Mit Merkel und Seehofer treffen am Sonntag zwei angezählte Parteichefs aufeinander. Aus CDU und CSU schallt der Ruf nach Verjüngung.

Wie soll Seehofer denn auf die CDU-Chefin eindreschen, wenn die Parteifreunde ihn derart grob zum Gehen auffordern? Foto: dpa

W enn sich am Sonntag Horst Seehofer und Angela Merkel treffen, wird es vermutlich hoch hergehen. Dermaßen aufgeplustert stolzieren Seehofer und seine Adlaten Dobrindt und Herrmann seit Tagen durch die überregionale Medienlandschaft, dass man meinen könnte, ihre CSU hätte mit dem mäßigen Wahlergebnis der Union rein gar nichts zu tun.

Schuld ist nur diese Frau aus dem Adenauer-Haus – das ist der Spin, den Seehofer zu setzen versucht. Sein empörtes Gehabe und das besorgte Vi­brato sollen jedoch nicht nur den Resonanzraum schaffen für ultimative Forderungen à la „Obergrenze“. Es soll auch darüber hinwegtäuschen, dass Horst Seehofer längst eine Lame Duck ist. Und nicht nur er ist angekratzt. Auch Angela Merkels Zeit läuft ab.

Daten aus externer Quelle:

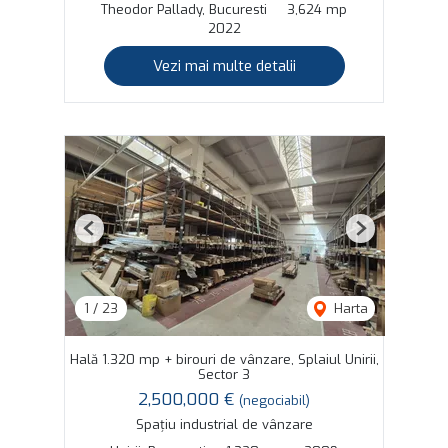
Theodor Pallady, Bucuresti
3,624 mp
2022
Vezi mai multe detalii
Previous
Next
1
/
23
Harta
Hală 1.320 mp + birouri de vânzare, Splaiul Unirii,
Sector 3
2,500,000 €
(negociabil)
Spațiu industrial de vânzare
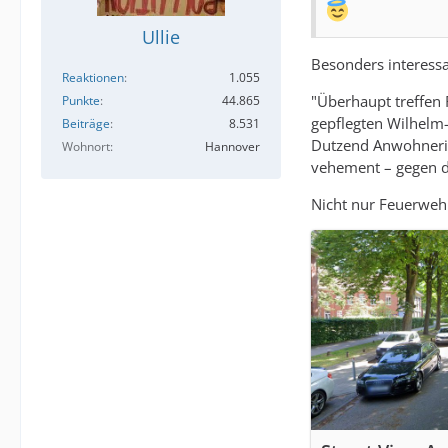
Ullie
Besonders interessa
Reaktionen
1.055
"Überhaupt treffen
Punkte
44.865
gepflegten Wilhelm-
Beiträge
8.531
Dutzend Anwohnerin
Wohnort
Hannover
vehement – gegen di
Nicht nur Feuerweh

Erinnern wir uns: Bei seinem Rückzug vom Rückzug im April dieses Jahres hatte sich der CSU-Chef selbst in eine letzte Spielverlängerung geschickt. Von einem „Kontra-Leben“ sprach er in der Pressekonferenz; seine Vokabel für den Ruhestand ließ tief blicken. Da will einer einfach nicht heimgehen. Aber er wird bald müssen.

Nun, da die Partei des 68-Jährigen von den WählerInnen abgestraft worden ist, scharren schon die Nachfolger mit den Hufen. Der verschmähte Markus Söder schraubt die Forderungen an den Vorsitzenden höher und höher – bringt der keine Ergebnisse zum Parteitag Mitte November mit, könnte Nürnberg Horst Seehofers Endhaltestelle werden.

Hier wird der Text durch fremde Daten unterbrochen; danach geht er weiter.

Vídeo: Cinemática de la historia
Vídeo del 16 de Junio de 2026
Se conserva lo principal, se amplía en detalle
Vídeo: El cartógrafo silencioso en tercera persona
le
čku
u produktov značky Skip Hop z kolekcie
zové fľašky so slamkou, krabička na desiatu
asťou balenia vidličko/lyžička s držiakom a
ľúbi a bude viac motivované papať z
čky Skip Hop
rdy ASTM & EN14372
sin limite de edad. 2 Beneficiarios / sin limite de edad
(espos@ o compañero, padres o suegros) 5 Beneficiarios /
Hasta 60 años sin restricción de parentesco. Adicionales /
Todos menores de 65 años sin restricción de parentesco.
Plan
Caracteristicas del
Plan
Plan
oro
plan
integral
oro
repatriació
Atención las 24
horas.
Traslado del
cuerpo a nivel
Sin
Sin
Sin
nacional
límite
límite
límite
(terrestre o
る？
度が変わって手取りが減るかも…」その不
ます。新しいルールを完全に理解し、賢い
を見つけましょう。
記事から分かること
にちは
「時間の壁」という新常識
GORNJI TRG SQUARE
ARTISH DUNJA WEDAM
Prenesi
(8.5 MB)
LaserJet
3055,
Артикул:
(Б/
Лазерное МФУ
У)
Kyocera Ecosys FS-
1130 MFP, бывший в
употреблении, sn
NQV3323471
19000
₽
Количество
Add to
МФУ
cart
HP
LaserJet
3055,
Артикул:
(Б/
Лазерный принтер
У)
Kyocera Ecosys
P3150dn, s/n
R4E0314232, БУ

Und aus dem Austraghäusl meldet sich Parteifeind Peter Gauweiler und ruft: „Horst, es ist Zeit.“ Wie soll Seehofer da gepflegt auf die CDU-Chefin eindreschen, wenn die Parteifreunde ihn derart grob zum Gehen auffordern.

Merkels Nachfolge

Etwas anders liegt die Sache bei ­Angela Merkel. Die Kanzlerin hat zwar strategisch klug nie verkündet, sich zurückziehen zu wollen. Aber sie hat verdammt lange gebraucht, bis sie sich im November 2016 endlich erklärt hat. Nun, da sie eine wie auch immer aufgestellte Regierungskoalition führen muss, wird sie große Mühe haben, die vollen vier Jahre Kanzlerschaft durchzuziehen.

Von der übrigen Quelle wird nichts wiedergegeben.